● **OPDRACHTVEREISTEN**: Werk de regels hieronder bij voor alle records: vervang overal "locality" door "location" en laat de rest ongewijzigd.

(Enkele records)
::::::

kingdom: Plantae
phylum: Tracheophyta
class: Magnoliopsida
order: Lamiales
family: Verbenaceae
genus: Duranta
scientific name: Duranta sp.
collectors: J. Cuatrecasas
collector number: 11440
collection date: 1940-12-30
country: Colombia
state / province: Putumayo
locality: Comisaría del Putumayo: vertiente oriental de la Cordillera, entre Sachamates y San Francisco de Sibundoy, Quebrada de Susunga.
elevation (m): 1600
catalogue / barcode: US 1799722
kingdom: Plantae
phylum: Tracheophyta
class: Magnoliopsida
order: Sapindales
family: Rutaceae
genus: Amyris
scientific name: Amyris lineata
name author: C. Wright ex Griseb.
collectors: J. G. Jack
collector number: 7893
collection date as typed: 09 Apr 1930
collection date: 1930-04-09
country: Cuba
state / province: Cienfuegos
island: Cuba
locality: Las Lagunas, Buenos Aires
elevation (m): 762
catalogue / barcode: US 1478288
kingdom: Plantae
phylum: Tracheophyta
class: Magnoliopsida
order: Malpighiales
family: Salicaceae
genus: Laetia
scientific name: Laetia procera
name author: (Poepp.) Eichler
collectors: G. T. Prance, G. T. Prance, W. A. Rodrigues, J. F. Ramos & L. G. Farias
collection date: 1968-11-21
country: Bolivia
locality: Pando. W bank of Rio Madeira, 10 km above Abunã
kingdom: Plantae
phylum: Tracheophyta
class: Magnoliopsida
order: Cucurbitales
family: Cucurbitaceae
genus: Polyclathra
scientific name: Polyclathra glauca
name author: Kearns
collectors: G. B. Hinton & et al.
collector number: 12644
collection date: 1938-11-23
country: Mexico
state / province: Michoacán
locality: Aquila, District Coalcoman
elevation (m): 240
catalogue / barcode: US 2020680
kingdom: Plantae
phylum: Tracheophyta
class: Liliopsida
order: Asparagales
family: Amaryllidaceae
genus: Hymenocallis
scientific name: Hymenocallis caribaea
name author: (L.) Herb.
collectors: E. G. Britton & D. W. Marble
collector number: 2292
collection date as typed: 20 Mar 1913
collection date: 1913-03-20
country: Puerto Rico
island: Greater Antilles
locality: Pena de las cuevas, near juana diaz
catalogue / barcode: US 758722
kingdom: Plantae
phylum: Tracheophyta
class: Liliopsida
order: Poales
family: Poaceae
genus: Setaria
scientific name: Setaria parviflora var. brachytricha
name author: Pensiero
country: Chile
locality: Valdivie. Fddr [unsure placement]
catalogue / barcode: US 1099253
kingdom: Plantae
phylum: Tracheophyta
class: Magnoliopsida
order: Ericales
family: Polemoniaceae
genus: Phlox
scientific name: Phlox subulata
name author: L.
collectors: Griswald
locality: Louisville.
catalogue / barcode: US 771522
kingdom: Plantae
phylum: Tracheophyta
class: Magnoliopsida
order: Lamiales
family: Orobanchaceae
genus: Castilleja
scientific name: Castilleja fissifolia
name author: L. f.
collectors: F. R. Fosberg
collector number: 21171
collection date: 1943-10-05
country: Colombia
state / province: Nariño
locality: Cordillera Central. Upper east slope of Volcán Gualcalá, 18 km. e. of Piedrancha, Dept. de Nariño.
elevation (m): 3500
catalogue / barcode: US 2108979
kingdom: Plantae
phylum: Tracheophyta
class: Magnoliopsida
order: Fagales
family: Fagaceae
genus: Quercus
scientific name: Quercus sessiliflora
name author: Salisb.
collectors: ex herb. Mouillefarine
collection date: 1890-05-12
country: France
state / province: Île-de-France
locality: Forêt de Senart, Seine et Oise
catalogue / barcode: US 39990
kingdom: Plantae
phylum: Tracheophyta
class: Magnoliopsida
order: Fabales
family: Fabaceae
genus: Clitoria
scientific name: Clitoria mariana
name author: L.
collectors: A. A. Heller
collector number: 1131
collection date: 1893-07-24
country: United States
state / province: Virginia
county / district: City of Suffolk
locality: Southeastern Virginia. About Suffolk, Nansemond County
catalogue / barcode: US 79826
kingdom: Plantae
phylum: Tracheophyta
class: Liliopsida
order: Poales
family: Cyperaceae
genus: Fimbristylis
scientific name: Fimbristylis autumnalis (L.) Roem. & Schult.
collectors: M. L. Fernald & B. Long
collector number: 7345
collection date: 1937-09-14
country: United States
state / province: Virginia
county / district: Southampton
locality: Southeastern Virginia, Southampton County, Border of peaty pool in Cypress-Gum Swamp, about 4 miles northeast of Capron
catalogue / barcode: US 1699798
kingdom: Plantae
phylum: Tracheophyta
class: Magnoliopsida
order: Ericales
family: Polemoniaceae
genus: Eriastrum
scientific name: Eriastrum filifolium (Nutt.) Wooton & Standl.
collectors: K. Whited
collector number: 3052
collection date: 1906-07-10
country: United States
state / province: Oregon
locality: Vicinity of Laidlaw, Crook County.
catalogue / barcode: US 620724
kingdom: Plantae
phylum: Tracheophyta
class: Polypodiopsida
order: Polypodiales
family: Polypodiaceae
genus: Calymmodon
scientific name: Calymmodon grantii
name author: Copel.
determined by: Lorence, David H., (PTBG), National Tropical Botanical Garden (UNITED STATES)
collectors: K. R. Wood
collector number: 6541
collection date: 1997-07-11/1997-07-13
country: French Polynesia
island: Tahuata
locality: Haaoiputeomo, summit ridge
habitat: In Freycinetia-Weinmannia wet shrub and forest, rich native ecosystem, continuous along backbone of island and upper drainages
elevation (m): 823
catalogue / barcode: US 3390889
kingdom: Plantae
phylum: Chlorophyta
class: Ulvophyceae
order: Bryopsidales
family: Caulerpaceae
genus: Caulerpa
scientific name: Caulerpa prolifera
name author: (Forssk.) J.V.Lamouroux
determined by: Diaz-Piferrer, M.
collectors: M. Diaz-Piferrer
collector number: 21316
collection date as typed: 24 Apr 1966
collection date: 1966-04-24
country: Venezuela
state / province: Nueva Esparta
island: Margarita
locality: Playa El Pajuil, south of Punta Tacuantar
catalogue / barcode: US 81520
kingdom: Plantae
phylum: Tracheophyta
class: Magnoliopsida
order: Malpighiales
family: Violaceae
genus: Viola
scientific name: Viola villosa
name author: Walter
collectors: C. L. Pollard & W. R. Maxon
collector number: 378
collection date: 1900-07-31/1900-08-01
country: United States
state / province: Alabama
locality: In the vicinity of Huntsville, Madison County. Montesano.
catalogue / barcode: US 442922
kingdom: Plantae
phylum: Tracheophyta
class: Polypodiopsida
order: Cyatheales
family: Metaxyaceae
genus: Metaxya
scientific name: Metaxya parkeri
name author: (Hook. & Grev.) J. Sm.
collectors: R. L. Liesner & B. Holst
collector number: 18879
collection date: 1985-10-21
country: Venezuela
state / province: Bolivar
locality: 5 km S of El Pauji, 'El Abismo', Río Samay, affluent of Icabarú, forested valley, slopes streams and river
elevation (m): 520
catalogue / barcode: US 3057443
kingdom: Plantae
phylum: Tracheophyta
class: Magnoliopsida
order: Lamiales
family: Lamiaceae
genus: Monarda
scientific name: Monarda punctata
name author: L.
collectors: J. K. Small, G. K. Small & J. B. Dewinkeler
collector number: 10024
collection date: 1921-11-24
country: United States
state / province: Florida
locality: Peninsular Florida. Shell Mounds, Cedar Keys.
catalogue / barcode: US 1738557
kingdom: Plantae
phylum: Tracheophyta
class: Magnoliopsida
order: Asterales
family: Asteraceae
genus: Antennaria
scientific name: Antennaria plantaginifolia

::::::

● **RESULTAAT**:
kingdom: Plantae
phylum: Tracheophyta
class: Magnoliopsida
order: Lamiales
family: Verbenaceae
genus: Duranta
scientific name: Duranta sp.
collectors: J. Cuatrecasas
collector number: 11440
collection date: 1940-12-30
country: Colombia
state / province: Putumayo
location: Comisaría del Putumayo: vertiente oriental de la Cordillera, entre Sachamates y San Francisco de Sibundoy, Quebrada de Susunga.
elevation (m): 1600
catalogue / barcode: US 1799722
kingdom: Plantae
phylum: Tracheophyta
class: Magnoliopsida
order: Sapindales
family: Rutaceae
genus: Amyris
scientific name: Amyris lineata
name author: C. Wright ex Griseb.
collectors: J. G. Jack
collector number: 7893
collection date as typed: 09 Apr 1930
collection date: 1930-04-09
country: Cuba
state / province: Cienfuegos
island: Cuba
location: Las Lagunas, Buenos Aires
elevation (m): 762
catalogue / barcode: US 1478288
kingdom: Plantae
phylum: Tracheophyta
class: Magnoliopsida
order: Malpighiales
family: Salicaceae
genus: Laetia
scientific name: Laetia procera
name author: (Poepp.) Eichler
collectors: G. T. Prance, G. T. Prance, W. A. Rodrigues, J. F. Ramos & L. G. Farias
collection date: 1968-11-21
country: Bolivia
location: Pando. W bank of Rio Madeira, 10 km above Abunã
kingdom: Plantae
phylum: Tracheophyta
class: Magnoliopsida
order: Cucurbitales
family: Cucurbitaceae
genus: Polyclathra
scientific name: Polyclathra glauca
name author: Kearns
collectors: G. B. Hinton & et al.
collector number: 12644
collection date: 1938-11-23
country: Mexico
state / province: Michoacán
location: Aquila, District Coalcoman
elevation (m): 240
catalogue / barcode: US 2020680
kingdom: Plantae
phylum: Tracheophyta
class: Liliopsida
order: Asparagales
family: Amaryllidaceae
genus: Hymenocallis
scientific name: Hymenocallis caribaea
name author: (L.) Herb.
collectors: E. G. Britton & D. W. Marble
collector number: 2292
collection date as typed: 20 Mar 1913
collection date: 1913-03-20
country: Puerto Rico
island: Greater Antilles
location: Pena de las cuevas, near juana diaz
catalogue / barcode: US 758722
kingdom: Plantae
phylum: Tracheophyta
class: Liliopsida
order: Poales
family: Poaceae
genus: Setaria
scientific name: Setaria parviflora var. brachytricha
name author: Pensiero
country: Chile
location: Valdivie. Fddr [unsure placement]
catalogue / barcode: US 1099253
kingdom: Plantae
phylum: Tracheophyta
class: Magnoliopsida
order: Ericales
family: Polemoniaceae
genus: Phlox
scientific name: Phlox subulata
name author: L.
collectors: Griswald
location: Louisville.
catalogue / barcode: US 771522
kingdom: Plantae
phylum: Tracheophyta
class: Magnoliopsida
order: Lamiales
family: Orobanchaceae
genus: Castilleja
scientific name: Castilleja fissifolia
name author: L. f.
collectors: F. R. Fosberg
collector number: 21171
collection date: 1943-10-05
country: Colombia
state / province: Nariño
location: Cordillera Central. Upper east slope of Volcán Gualcalá, 18 km. e. of Piedrancha, Dept. de Nariño.
elevation (m): 3500
catalogue / barcode: US 2108979
kingdom: Plantae
phylum: Tracheophyta
class: Magnoliopsida
order: Fagales
family: Fagaceae
genus: Quercus
scientific name: Quercus sessiliflora
name author: Salisb.
collectors: ex herb. Mouillefarine
collection date: 1890-05-12
country: France
state / province: Île-de-France
location: Forêt de Senart, Seine et Oise
catalogue / barcode: US 39990
kingdom: Plantae
phylum: Tracheophyta
class: Magnoliopsida
order: Fabales
family: Fabaceae
genus: Clitoria
scientific name: Clitoria mariana
name author: L.
collectors: A. A. Heller
collector number: 1131
collection date: 1893-07-24
country: United States
state / province: Virginia
county / district: City of Suffolk
location: Southeastern Virginia. About Suffolk, Nansemond County
catalogue / barcode: US 79826
kingdom: Plantae
phylum: Tracheophyta
class: Liliopsida
order: Poales
family: Cyperaceae
genus: Fimbristylis
scientific name: Fimbristylis autumnalis (L.) Roem. & Schult.
collectors: M. L. Fernald & B. Long
collector number: 7345
collection date: 1937-09-14
country: United States
state / province: Virginia
county / district: Southampton
location: Southeastern Virginia, Southampton County, Border of peaty pool in Cypress-Gum Swamp, about 4 miles northeast of Capron
catalogue / barcode: US 1699798
kingdom: Plantae
phylum: Tracheophyta
class: Magnoliopsida
order: Ericales
family: Polemoniaceae
genus: Eriastrum
scientific name: Eriastrum filifolium (Nutt.) Wooton & Standl.
collectors: K. Whited
collector number: 3052
collection date: 1906-07-10
country: United States
state / province: Oregon
location: Vicinity of Laidlaw, Crook County.
catalogue / barcode: US 620724
kingdom: Plantae
phylum: Tracheophyta
class: Polypodiopsida
order: Polypodiales
family: Polypodiaceae
genus: Calymmodon
scientific name: Calymmodon grantii
name author: Copel.
determined by: Lorence, David H., (PTBG), National Tropical Botanical Garden (UNITED STATES)
collectors: K. R. Wood
collector number: 6541
collection date: 1997-07-11/1997-07-13
country: French Polynesia
island: Tahuata
location: Haaoiputeomo, summit ridge
habitat: In Freycinetia-Weinmannia wet shrub and forest, rich native ecosystem, continuous along backbone of island and upper drainages
elevation (m): 823
catalogue / barcode: US 3390889
kingdom: Plantae
phylum: Chlorophyta
class: Ulvophyceae
order: Bryopsidales
family: Caulerpaceae
genus: Caulerpa
scientific name: Caulerpa prolifera
name author: (Forssk.) J.V.Lamouroux
determined by: Diaz-Piferrer, M.
collectors: M. Diaz-Piferrer
collector number: 21316
collection date as typed: 24 Apr 1966
collection date: 1966-04-24
country: Venezuela
state / province: Nueva Esparta
island: Margarita
location: Playa El Pajuil, south of Punta Tacuantar
catalogue / barcode: US 81520
kingdom: Plantae
phylum: Tracheophyta
class: Magnoliopsida
order: Malpighiales
family: Violaceae
genus: Viola
scientific name: Viola villosa
name author: Walter
collectors: C. L. Pollard & W. R. Maxon
collector number: 378
collection date: 1900-07-31/1900-08-01
country: United States
state / province: Alabama
location: In the vicinity of Huntsville, Madison County. Montesano.
catalogue / barcode: US 442922
kingdom: Plantae
phylum: Tracheophyta
class: Polypodiopsida
order: Cyatheales
family: Metaxyaceae
genus: Metaxya
scientific name: Metaxya parkeri
name author: (Hook. & Grev.) J. Sm.
collectors: R. L. Liesner & B. Holst
collector number: 18879
collection date: 1985-10-21
country: Venezuela
state / province: Bolivar
location: 5 km S of El Pauji, 'El Abismo', Río Samay, affluent of Icabarú, forested valley, slopes streams and river
elevation (m): 520
catalogue / barcode: US 3057443
kingdom: Plantae
phylum: Tracheophyta
class: Magnoliopsida
order: Lamiales
family: Lamiaceae
genus: Monarda
scientific name: Monarda punctata
name author: L.
collectors: J. K. Small, G. K. Small & J. B. Dewinkeler
collector number: 10024
collection date: 1921-11-24
country: United States
state / province: Florida
location: Peninsular Florida. Shell Mounds, Cedar Keys.
catalogue / barcode: US 1738557
kingdom: Plantae
phylum: Tracheophyta
class: Magnoliopsida
order: Asterales
family: Asteraceae
genus: Antennaria
scientific name: Antennaria plantaginifolia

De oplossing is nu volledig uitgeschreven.